US data on Monday, notably in consumer spending, boosted confidence the world's biggest economy was not headed for a recession.

Cyclical stocks to gain on Tuesday, included London-listed mining stocks, such as Rio Tinto, up 3.6 percent.

VALUATIONS

Although not upbeat on the prospects for European equities Batty said valuations were attractive.

"Valuations are helpful, and people are seeing yields move above bond yields and that can be a useful signal," he said.

"The market's drop over the past two months has created a number of interesting entry points," said David Thebault, head of quantitative sales trading, at Paris-based broker Global Equities.

"Luxury stocks, which were quite expensive at the beginning of the summer, are now attractive again while the fundamentals of the sector are intact."

Hermes was up 1.9 percent, Richemont up 1.2 percent

Investors awaited a slew of key US data this week, including consumer confidence, the ADP jobs report, ISM manufacturing and the non-farm payrolls report.

"The non-farm payrolls could be a swing indicator for markets," Batty said.

The market will also keep an eye on minutes from the US Federal Reserve's last committee meeting on Aug. 9, due on Tuesday, which could offer insight on divisions among board members over further stimulus measures.

The euro zone's blue chip Euro STOXX 50 index fell 0.5 percent to 2,228.96 points, below a key resistance level.

The index's chart has formed a triangle pattern over the past few weeks and the exit of the triangle, especially if volumes are strong, should send the index testing either the top or the bottom of the triangle, respectively at 2,450 points and 2,077 points, said Alexandre Le Drogoff, technical analyst at Aurel BGC, in Paris.
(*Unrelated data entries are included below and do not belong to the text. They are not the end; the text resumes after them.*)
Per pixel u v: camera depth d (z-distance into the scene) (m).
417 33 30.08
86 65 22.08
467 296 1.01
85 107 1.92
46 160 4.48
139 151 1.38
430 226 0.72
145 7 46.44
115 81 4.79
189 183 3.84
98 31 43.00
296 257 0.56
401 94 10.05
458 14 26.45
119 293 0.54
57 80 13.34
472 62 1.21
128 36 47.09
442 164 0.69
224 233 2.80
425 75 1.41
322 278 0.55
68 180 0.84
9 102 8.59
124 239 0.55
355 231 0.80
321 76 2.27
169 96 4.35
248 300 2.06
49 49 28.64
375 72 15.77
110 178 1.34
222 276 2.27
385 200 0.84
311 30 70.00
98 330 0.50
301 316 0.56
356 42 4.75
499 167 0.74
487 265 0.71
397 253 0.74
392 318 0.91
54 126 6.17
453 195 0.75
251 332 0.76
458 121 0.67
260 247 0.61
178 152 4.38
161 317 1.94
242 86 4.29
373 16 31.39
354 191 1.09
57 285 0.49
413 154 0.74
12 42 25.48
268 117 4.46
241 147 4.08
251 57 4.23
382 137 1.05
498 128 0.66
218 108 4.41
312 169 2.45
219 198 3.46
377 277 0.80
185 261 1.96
"But despite the potential impulse triggered when the index exits the triangle, it should stay range-bound after that, just like it did in the first half of 2008, waiting for the 50-day and 200-day moving averages to get reunited with prices," he said.

"On a three- to six-month horizon, we have a negative opinion for the index. A new pull-back could send the index to fresh year-lows.